One morning (I didn’t have to be on duty until 1:00 p.m.), there was a knock at my door. When I went to answer it, the stoner was standing there. We greeted each other, and I asked what I could do for him.
“Oh, hey, man,” he said, sounding for all the world like Tommy Chong. “Could I borrow an egg?”
“You don’t have to borrow it,” I replied. “You can keep it. Is one enough? I have plenty more if you need them.”
“Oh, no, man. It’s not for me,” the stoner said with a look on his face that suggested he thought I was as high as he was. (I wasn’t, at least not right then.)
“Okay,” I said. “Then who is it for?”
“It’s for my lizard, man.”
Don’t Go Back
Given the era in which I grew up, I was duty-bound, of course, to do my share of psychedelic drugs and then some. And I readily admit that, with the exception of a few bad trips, I thoroughly enjoyed every moment of it. But as much as I enjoyed it, I never lost the keen awareness that I was experimenting. I was doing what I was doing for the experience of doing it. I was doing it for the same reason I got tattoos later in my life. I didn’t want to wonder what doing those things was like. I wanted to know.
I have no idea what happened to my friend with the lizard. I hope he turned out okay. I have other friends from those days who didn’t turn out okay. Some of them ended up burning themselves out. Some of them didn’t turn out at all.

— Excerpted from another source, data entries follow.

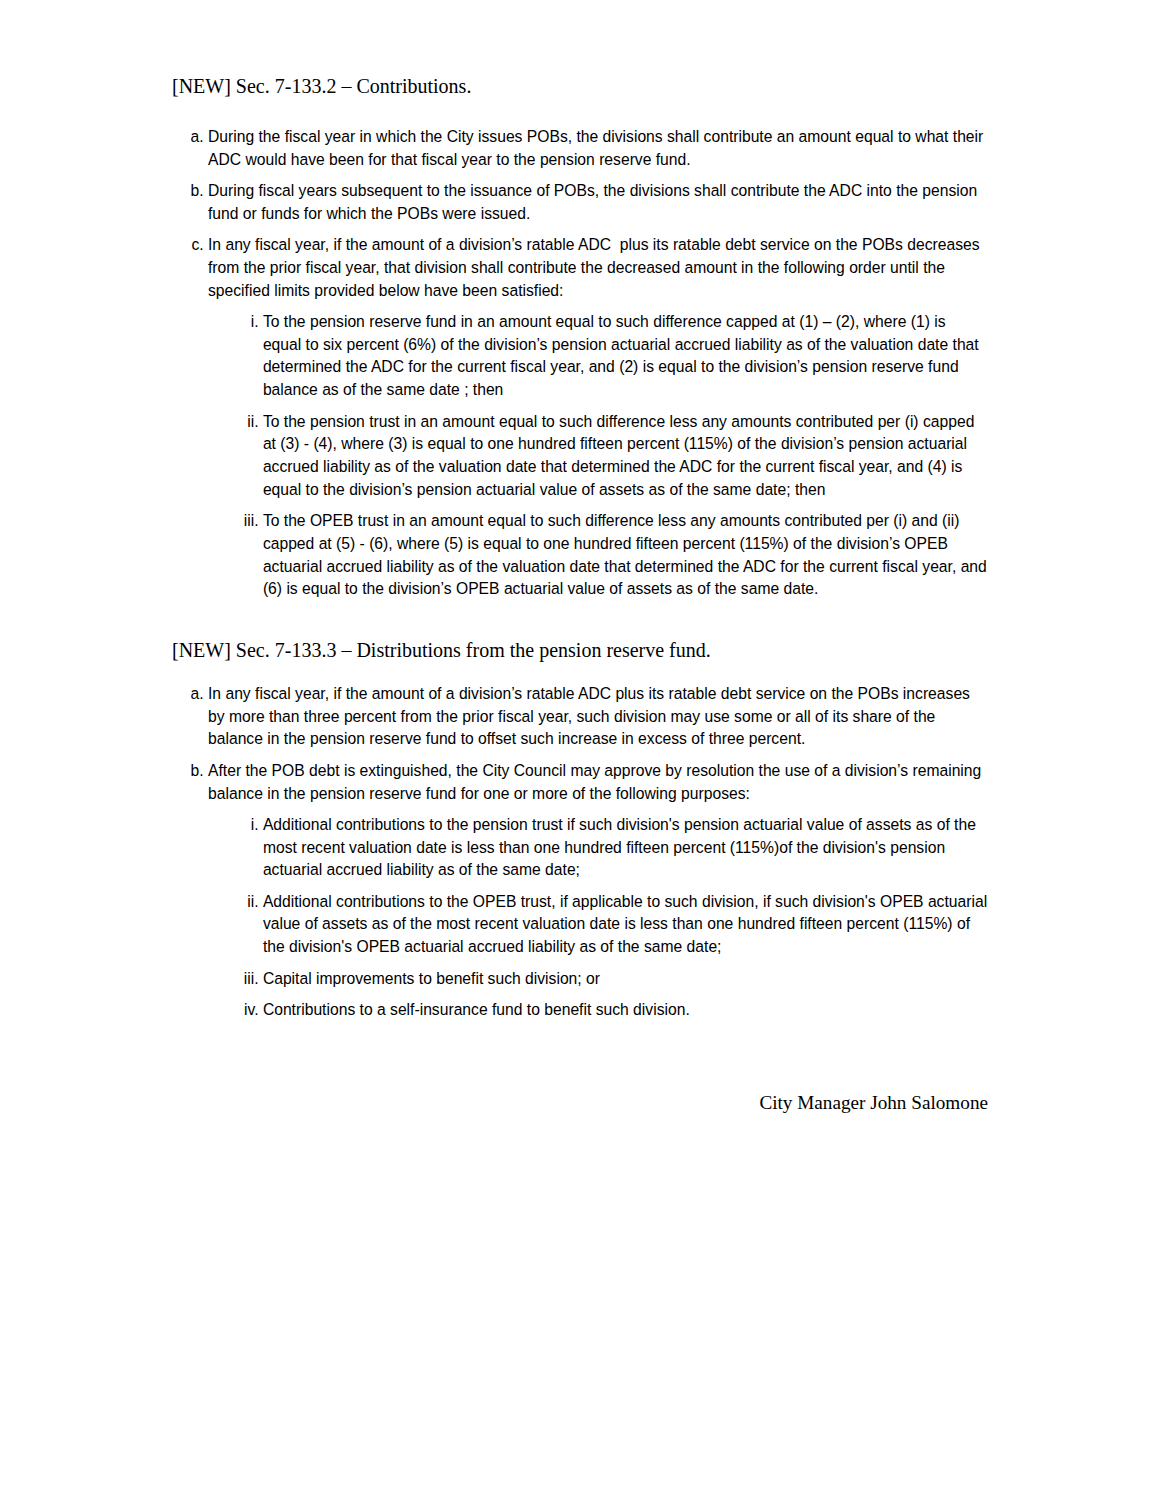[NEW] Sec. 7-133.2 – Contributions.
During the fiscal year in which the City issues POBs, the divisions shall contribute an amount equal to what their ADC would have been for that fiscal year to the pension reserve fund.
During fiscal years subsequent to the issuance of POBs, the divisions shall contribute the ADC into the pension fund or funds for which the POBs were issued.
In any fiscal year, if the amount of a division’s ratable ADC plus its ratable debt service on the POBs decreases from the prior fiscal year, that division shall contribute the decreased amount in the following order until the specified limits provided below have been satisfied:
To the pension reserve fund in an amount equal to such difference capped at (1) – (2), where (1) is equal to six percent (6%) of the division’s pension actuarial accrued liability as of the valuation date that determined the ADC for the current fiscal year, and (2) is equal to the division’s pension reserve fund balance as of the same date ; then
To the pension trust in an amount equal to such difference less any amounts contributed per (i) capped at (3) - (4), where (3) is equal to one hundred fifteen percent (115%) of the division’s pension actuarial accrued liability as of the valuation date that determined the ADC for the current fiscal year, and (4) is equal to the division’s pension actuarial value of assets as of the same date; then
To the OPEB trust in an amount equal to such difference less any amounts contributed per (i) and (ii) capped at (5) - (6), where (5) is equal to one hundred fifteen percent (115%) of the division’s OPEB actuarial accrued liability as of the valuation date that determined the ADC for the current fiscal year, and (6) is equal to the division’s OPEB actuarial value of assets as of the same date.
[NEW] Sec. 7-133.3 – Distributions from the pension reserve fund.
In any fiscal year, if the amount of a division’s ratable ADC plus its ratable debt service on the POBs increases by more than three percent from the prior fiscal year, such division may use some or all of its share of the balance in the pension reserve fund to offset such increase in excess of three percent.
After the POB debt is extinguished, the City Council may approve by resolution the use of a division’s remaining balance in the pension reserve fund for one or more of the following purposes:
Additional contributions to the pension trust if such division's pension actuarial value of assets as of the most recent valuation date is less than one hundred fifteen percent (115%)of the division's pension actuarial accrued liability as of the same date;
Additional contributions to the OPEB trust, if applicable to such division, if such division's OPEB actuarial value of assets as of the most recent valuation date is less than one hundred fifteen percent (115%) of the division's OPEB actuarial accrued liability as of the same date;
Capital improvements to benefit such division; or
Contributions to a self-insurance fund to benefit such division.
City Manager John Salomone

One time when I was in my forties, I was visiting a friend. He asked me if I wanted to drop some LSD. I said, “I don’t know about you, but I made it to my forties so I wouldn’t have to be curious about that stuff anymore. I’m not. Thank you. No.”
When he finally discovered he wasn’t Peter Pan, he killed himself.
There are times at which I dearly miss the dark side. But I have no desire to go back.